Sir Giles had retreated to his study cursing his wife for her perspicacity. There had been a very nasty look in her eye at the mention of Ottertown, and one or two unpleasant cracks about property speculators and their ways over breakfast had made him wonder if she had heard anything about Hoskins’ new house. And now there was this damned official from Whitehall to poke his nose into the affair. Finally and most disturbing of all there had been the voices. Or rather one voice: his own. While putting the car away before lunch he had distinctly heard himself assuring nobody in particular that they could look to him to see that nothing was done that would in any way jeopardize… Sir Giles had stared round the yard with a wild surmise. For a moment he had supposed that he had been talking to himself but the presence in his mouth of a cigar had ended that explanation. Besides the voice had been quite distinct. It had been a most disturbing experience and one for which there was no rational explanation. It had taken two stiff whiskies to convince him that he had imagined the whole thing. Now to take his mind off the occurrence he sat at his desk and concentrated on the motorway.

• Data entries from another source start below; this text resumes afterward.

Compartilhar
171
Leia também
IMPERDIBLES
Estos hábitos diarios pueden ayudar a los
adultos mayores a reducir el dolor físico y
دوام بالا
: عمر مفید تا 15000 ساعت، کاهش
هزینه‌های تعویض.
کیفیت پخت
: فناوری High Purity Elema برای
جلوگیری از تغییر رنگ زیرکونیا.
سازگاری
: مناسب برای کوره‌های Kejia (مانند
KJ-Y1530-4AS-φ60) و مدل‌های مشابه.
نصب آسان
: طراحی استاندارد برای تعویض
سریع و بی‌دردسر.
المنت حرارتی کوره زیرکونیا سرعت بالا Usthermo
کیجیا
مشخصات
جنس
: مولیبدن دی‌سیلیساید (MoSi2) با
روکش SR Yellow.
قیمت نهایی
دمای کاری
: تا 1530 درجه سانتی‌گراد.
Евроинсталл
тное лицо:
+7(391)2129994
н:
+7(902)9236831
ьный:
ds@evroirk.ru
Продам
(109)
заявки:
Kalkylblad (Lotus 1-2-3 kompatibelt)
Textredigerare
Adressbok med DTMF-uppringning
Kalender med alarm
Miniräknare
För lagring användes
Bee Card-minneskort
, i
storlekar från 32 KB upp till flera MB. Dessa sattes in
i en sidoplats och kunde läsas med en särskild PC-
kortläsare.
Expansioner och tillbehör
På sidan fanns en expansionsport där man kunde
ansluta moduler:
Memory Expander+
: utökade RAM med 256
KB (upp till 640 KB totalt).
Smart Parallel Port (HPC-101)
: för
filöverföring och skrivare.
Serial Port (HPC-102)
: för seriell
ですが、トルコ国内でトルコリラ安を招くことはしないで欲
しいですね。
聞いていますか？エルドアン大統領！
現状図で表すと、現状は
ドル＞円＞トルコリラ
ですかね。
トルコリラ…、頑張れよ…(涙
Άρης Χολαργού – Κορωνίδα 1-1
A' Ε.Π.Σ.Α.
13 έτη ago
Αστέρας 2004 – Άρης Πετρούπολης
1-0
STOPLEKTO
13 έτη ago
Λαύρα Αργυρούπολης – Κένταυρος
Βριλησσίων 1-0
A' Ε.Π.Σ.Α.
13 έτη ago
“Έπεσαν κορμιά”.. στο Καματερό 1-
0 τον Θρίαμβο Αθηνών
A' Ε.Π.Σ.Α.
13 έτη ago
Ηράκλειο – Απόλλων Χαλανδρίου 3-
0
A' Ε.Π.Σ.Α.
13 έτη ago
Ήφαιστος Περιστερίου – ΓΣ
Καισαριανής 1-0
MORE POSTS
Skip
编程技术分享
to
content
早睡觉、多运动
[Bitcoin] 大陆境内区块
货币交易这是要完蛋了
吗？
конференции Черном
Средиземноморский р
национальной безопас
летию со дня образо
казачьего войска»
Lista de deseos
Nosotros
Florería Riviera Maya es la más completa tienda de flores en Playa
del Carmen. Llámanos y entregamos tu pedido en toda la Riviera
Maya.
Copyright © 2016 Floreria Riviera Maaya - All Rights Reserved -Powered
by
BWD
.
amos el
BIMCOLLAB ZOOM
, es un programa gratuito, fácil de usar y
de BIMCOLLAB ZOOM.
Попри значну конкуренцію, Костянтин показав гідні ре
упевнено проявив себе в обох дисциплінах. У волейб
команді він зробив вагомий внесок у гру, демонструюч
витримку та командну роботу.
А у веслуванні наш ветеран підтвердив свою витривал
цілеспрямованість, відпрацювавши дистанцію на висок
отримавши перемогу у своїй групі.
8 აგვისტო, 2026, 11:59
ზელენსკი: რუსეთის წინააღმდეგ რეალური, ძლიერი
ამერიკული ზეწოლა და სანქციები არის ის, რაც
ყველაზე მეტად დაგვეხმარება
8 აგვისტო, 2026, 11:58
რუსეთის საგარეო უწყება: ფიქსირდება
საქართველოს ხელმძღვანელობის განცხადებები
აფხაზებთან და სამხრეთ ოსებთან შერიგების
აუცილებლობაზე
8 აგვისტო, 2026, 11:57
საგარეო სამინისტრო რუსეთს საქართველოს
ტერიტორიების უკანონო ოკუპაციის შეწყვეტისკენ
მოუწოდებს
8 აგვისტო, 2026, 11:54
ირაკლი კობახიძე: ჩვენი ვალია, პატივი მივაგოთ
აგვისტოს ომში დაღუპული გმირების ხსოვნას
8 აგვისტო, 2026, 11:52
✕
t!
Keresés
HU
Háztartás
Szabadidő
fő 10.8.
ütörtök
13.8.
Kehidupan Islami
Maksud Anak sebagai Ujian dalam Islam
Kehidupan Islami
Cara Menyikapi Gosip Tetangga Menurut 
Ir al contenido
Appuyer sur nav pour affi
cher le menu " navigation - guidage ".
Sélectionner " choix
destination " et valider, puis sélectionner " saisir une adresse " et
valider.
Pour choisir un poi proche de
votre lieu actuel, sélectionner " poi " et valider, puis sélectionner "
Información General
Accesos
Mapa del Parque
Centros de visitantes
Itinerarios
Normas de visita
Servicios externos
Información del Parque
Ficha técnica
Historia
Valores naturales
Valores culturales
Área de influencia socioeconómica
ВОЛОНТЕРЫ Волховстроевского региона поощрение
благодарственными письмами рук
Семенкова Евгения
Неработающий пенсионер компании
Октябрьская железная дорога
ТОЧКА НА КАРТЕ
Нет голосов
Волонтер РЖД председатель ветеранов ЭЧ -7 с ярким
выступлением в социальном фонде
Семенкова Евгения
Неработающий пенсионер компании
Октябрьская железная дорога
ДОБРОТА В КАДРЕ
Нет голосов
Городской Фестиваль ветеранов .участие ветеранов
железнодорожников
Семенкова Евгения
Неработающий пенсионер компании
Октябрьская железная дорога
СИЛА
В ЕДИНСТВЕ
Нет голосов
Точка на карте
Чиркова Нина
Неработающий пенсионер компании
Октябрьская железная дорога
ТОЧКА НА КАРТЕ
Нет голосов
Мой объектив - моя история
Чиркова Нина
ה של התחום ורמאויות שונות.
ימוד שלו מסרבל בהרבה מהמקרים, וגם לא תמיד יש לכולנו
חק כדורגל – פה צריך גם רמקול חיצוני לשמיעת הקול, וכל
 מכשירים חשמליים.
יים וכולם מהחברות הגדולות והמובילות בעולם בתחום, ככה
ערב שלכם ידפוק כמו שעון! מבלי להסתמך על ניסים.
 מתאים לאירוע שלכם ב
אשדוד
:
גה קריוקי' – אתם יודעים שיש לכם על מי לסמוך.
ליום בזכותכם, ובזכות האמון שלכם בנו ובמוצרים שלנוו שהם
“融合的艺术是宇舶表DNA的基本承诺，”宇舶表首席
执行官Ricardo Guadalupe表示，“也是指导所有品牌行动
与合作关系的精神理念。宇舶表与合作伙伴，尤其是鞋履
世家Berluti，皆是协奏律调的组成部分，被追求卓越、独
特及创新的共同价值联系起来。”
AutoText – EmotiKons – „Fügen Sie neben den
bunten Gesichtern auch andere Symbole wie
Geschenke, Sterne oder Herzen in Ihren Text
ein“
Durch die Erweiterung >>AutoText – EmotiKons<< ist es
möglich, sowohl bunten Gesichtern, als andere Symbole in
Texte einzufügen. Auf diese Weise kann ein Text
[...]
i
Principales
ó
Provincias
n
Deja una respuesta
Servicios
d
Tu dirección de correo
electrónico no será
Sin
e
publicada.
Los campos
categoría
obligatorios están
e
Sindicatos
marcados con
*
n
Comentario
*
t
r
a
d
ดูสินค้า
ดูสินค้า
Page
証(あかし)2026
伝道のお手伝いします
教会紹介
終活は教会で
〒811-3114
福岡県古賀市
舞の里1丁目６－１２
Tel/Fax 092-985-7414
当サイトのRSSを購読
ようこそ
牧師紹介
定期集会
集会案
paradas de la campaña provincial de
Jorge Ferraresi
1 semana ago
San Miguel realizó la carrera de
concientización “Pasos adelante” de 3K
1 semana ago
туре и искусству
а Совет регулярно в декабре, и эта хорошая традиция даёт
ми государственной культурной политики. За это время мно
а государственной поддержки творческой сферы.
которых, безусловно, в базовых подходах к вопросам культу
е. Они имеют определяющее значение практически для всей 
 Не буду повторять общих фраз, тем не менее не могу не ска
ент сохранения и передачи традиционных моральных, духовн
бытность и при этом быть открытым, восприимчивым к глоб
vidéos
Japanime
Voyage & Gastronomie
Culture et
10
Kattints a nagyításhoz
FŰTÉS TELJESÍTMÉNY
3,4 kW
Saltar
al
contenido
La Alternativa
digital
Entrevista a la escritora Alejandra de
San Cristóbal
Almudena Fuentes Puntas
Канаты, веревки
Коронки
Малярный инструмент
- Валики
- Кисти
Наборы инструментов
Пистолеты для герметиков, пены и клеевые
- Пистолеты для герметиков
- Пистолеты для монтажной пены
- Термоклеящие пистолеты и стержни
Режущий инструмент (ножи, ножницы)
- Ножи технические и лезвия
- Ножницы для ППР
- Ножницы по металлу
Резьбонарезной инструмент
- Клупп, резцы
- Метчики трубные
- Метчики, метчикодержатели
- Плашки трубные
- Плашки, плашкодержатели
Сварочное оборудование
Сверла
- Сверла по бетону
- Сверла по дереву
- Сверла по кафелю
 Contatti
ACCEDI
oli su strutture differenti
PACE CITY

“Red herring indeed,” he muttered to himself, “I wonder what she would have said if Leakham had decided in favour of Ottertown.” It was an idle thought and quite out of the question. They would never build a motorway through Ottertown. Old Francis Puckerington would have another heart attack. Old Francis Puckerington… Sir Giles stopped in his tracks, amazed at his own intuitive brilliance. Francis Puckerington, the Member for Ottertown, was a dying man. What had the doctors said? That he’d be lucky to live to the next general election. There had been rumours that he was going to resign his seat. And his majority at the last election had been a negligible one, somewhere in the region of fifty. If Leakham had decided on the Ottertown route it would have killed old Francis. And then there would have to be a bye-election. Sir Giles’ devious mind catalogued the consequences. A bye-election fought on the issue of the motorway and the demolition of seventy-five council houses with a previous majority of fifty. It wasn’t to be thought of. The Chief Whip would go berserk. Leakham’s decision would be reversed. The motorway would come through the Cleene Gorge after all. And best of all not a shred of suspicion would rest on Sir Giles. It was a brilliant stratagem. It would put him in the clear. He was about to reach for the phone to call Hoskins when it occurred to him that he had better wait to hear what the man from the Ministry had to say. There was no point in rushing things now. He would go and see Hoskins in the morning. Imbued with a new spirit of defiance he left the study and selecting a large walking-stick from the rack in the hall he went out into the garden for a stroll.
It was a glorious afternoon. The sun shone down out of a cloudless sky. Birds sang. The flowering cherries by the kitchen garden flowered and Sir Giles himself blossomed with smug self-satisfaction. He paused for a moment to admire the goldfish in the ornamental pond and was just considering the possibility of pushing up the compensation to three hundred thousand when for the second time that day he heard himself speaking. “I’m damned if I’m going to allow the countryside to be desecrated by a motorway, I shall take the earliest opportunity of raising the matter in the House.” Sir Giles stared round the garden panic-stricken, but there was no one in sight. He turned and looked at the Hall but the windows were all shut. To his right was the wall of the kitchen garden. Sir Giles hurried across the lawn to the door in the wall and peered inside. Blott was busy in a cucumber frame.
“Did you say anything?” Sir Giles asked.
“Me?” said Blott. “I didn’t say anything. Did you?”
Sir Giles hurried back to the house. It was no longer a glorious afternoon. It was a quite horrible afternoon. He went into his study and shut the door.